SOURCE DOCUMENT
------

Python tips

Python branching tricks

Multiple predicates short-cut.

>>> n = 10
>>> 1 < n < 20
True

For-else construct useful when searched for something and find it.

# For example assume that I need to search through a list and process each item until a flag item is found and 
# then stop processing. If the flag item is missing then an exception needs to be raised.

for i in mylist:
    if i == theflag:
        break
    process(i)
else:
    raise ValueError("List argument missing terminal flag.")

Trenary operator.

>>> "Python ROCK" if True else " I AM GRUMPY"
"Python ROCK"

Try-catch-else construct.

try:
  foo() 
except Exception: 
  print("Exception occured")
else:
  print("Exception didnt occur")
finally:
  print("Always gets here")

While-else construct.

i = 5

while i > 1:
    print("Whil-ing away!")
    i -= 1
    if i == 3:
        break
else:
    print("Finished up!")

Python Iterables tricks

Creating a sequence of numbers (zero to ten with skips).

>>> range(0,10,2)
[0, 2, 4, 6, 8]         

Summing a sequence of numbers (calculating the sum of zero to ten with skips).

>>> l = range(0,10,2)
>>> sum(l)
20

Checking whether any element in the sequence is Truthful (checking whether any elements between zero and ten with skips are even).

>>> any(a % 2==0 for a in range(0,10,2))
True

Checking whether all elements in the sequence are Truthful (checking whether all elements between zero and ten with skips are even).


>>> all(a % 2==0 for a in range(0,10,2))
True

Cumulative summing a sequence of numbers (calculating the cumulative sum of zero to ten with skips).

>>> import numpy as np
>>> res = list(np.cumsum(range(0,10,2)))
>>> res
[ 0,  2,  6, 12, 20]

Given each iterable we construct a tuple by adding an index.

>>> a = ['Hello', 'world', '!']
>>> list(enumerate(a))
[(0, 'Hello'), (1, 'world'), (2, '!')]

Concatenating iterable to a single string.

>>> a = ["python","really", "rocks"]
>>> " ".join(a)
'python really rocks'

Combining two iterable of tuples or pivot nested iterables.

# Combining two iterables
>>> a = [1, 2, 3]
>>> b = ['a', 'b', 'c']
>>> z = zip(a, b)
>>> z
[(1, 'a'), (2, 'b'), (3, 'c')]

# Pivoting list of tuples
>>> zip(*z)
[(1, 2, 3), ('a', 'b', 'c')]

Getting min/max from iterable (with/without specific function).

# Getting maximum from iterable
>>> a = [1, 2, -3]
>>> max(a)

------

RECORD SET
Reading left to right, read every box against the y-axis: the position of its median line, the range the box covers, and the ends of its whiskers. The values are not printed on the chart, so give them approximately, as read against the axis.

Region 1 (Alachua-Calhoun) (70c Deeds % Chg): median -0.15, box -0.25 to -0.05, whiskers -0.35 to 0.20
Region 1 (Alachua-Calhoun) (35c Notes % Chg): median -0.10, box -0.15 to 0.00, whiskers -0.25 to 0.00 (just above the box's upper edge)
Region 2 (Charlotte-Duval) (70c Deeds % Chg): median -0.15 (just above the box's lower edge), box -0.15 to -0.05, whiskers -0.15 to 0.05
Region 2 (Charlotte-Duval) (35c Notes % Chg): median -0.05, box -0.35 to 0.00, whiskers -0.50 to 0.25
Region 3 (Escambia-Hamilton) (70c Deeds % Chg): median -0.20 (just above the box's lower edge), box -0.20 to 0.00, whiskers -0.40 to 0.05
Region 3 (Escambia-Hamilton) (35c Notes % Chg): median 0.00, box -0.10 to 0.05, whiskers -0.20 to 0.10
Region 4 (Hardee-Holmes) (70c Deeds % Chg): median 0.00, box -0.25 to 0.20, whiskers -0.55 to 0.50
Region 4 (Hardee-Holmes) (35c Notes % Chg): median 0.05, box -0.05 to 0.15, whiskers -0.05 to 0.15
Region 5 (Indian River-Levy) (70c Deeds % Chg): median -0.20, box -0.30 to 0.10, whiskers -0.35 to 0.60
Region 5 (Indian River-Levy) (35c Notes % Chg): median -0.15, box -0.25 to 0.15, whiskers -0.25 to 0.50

------

PROMPT 1
Transcribe the part of the Python tips page that opens with the words "Python tips" and closes with "and find it.".
PROMPT 2
In the listing, rewrite the part that opens with the line containing "Region 1 (Alachua-Calhoun) (70c" and closes with the line containing "Region 1 (Alachua-Calhoun) (35c", swapping "whiskers" for "tails" and leaving everything else as it is. Give only those lines.
The Python tips page and the listing after it have nothing to do with each other.

PROBLEM SOLUTION 1
Python tips

Python branching tricks

Multiple predicates short-cut.

>>> n = 10
>>> 1 < n < 20
True

For-else construct useful when searched for something and find it.

PROBLEM SOLUTION 2
Region 1 (Alachua-Calhoun) (70c Deeds % Chg): median -0.15, box -0.25 to -0.05, tails -0.35 to 0.20
Region 1 (Alachua-Calhoun) (35c Notes % Chg): median -0.10, box -0.15 to 0.00, tails -0.25 to 0.00 (just above the box's upper edge)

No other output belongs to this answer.